Kenwood KIV-BT900 USB iPod Car Stereo Digital Media Receiver

The past several years have introduced many cutting-edge and grand technological advancements in the world of car audio. From complete iPod integration to Pandora interfaces, it seems like the car stereo has a solution for just about any type of audio source. If you take a look back a few years you will notice two great advancements that made connection of portable media possible: the auxiliary cable and the USB interface. The auxiliary input became a standard and quickly become popular. Any device with an audio source could then be listened to inside a car and throughout the car’s audio system. While this was a great breakthrough in terms of portable audio integration, the better was yet to come. Today we have USB ports on many of the car stereos and this opened an entire new world of audio integration.

So what can you use with an USB port on an in-dash car stereo? The technology was primarily driven by the consumers demand to have a iPod compatible Car Stereo. On the majority of units with a USB port, complete iPod/iPhone integration is made possible. Once connected, the user is able to have complete access to the iPod via the car stereo. That means you can hide the iPod in the glove box and still be able to play the music from it. But the technology doesn’t stop at Apple. USB interfaces also allow music to be played back from flash drives, thumb drives, SD cards (via USB-to-SD adapter), and even hard drives. Of course the stereo itself has to be able to read the files and formats in order for it to work properly, but this is becoming the standard for USB integration.

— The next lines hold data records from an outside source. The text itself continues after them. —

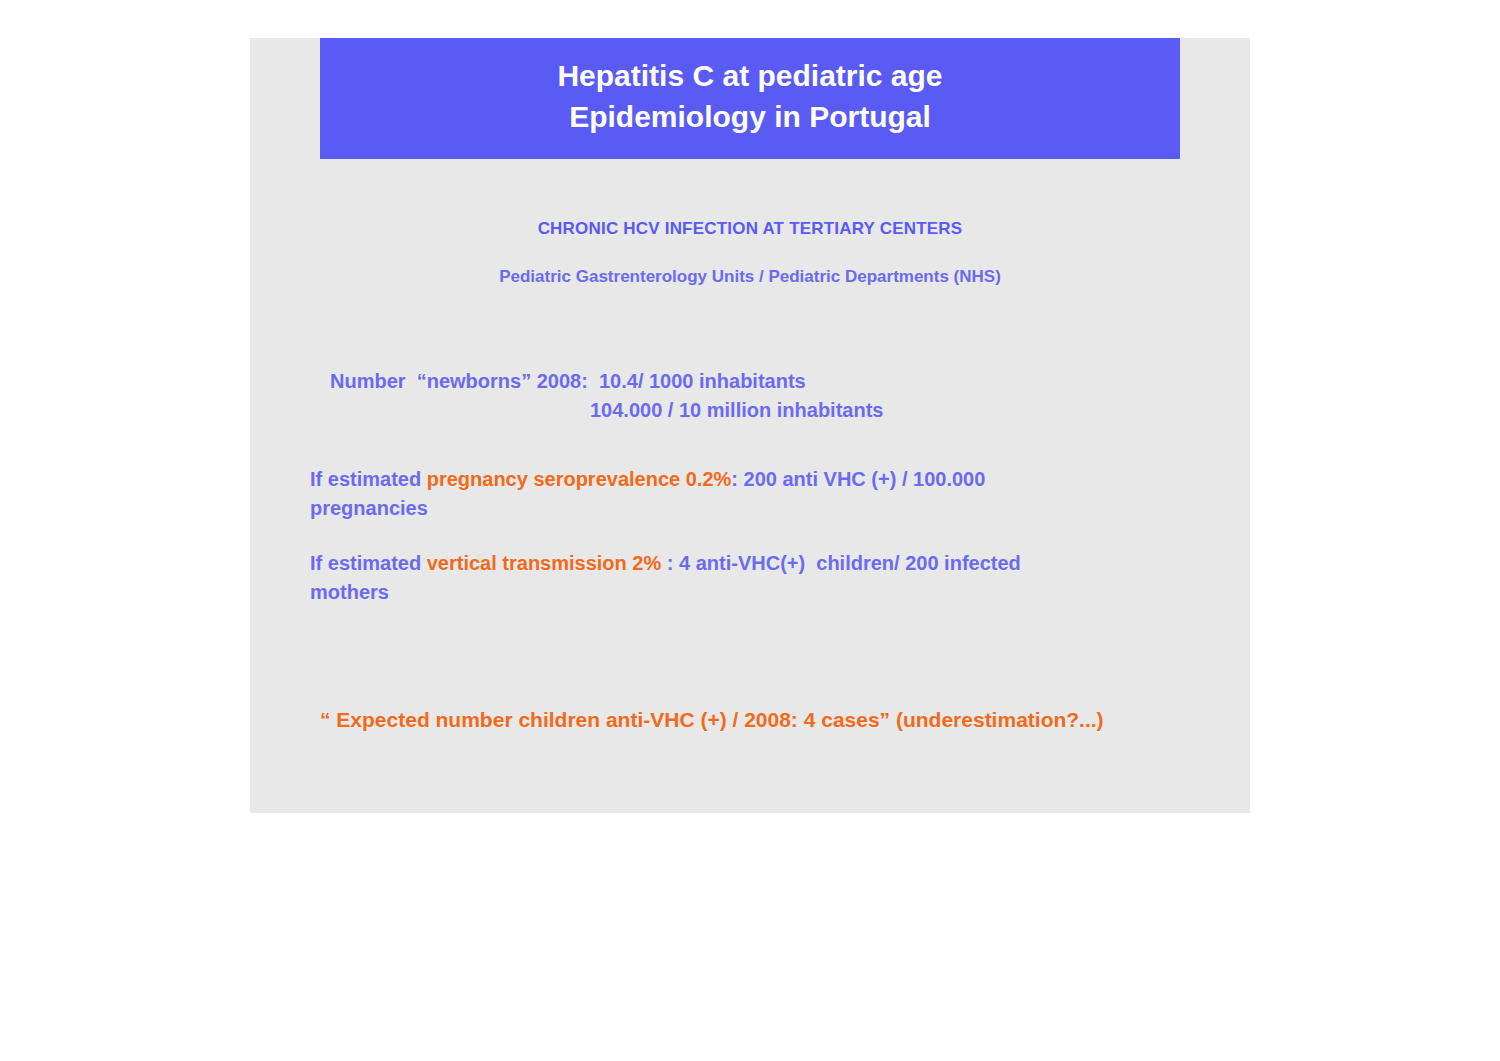Hepatitis C at pediatric age
Epidemiology in Portugal
CHRONIC HCV INFECTION AT TERTIARY CENTERS
Pediatric Gastrenterology Units / Pediatric Departments (NHS)
Number “newborns” 2008: 10.4/ 1000 inhabitants 104.000 / 10 million inhabitants
If estimated pregnancy seroprevalence 0.2%: 200 anti VHC (+) / 100.000
pregnancies
If estimated vertical transmission 2% : 4 anti-VHC(+) children/ 200 infected
mothers
“ Expected number children anti-VHC (+) / 2008: 4 cases” (underestimation?...)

Another impressive features is the ability to connect a USB hub to a single USB port. Consider the Kenwood KIV-BT900. This single DIN unit has one rear USSB port. However, you can connect that port to a USB hub and that single port can turn into a 3 USB media center. Connect 2 thumb drives and an iPod and you are set for as much music as you could ever want. For those that have a “want it all” attitude, the new generation of USB capable car stereos are a must.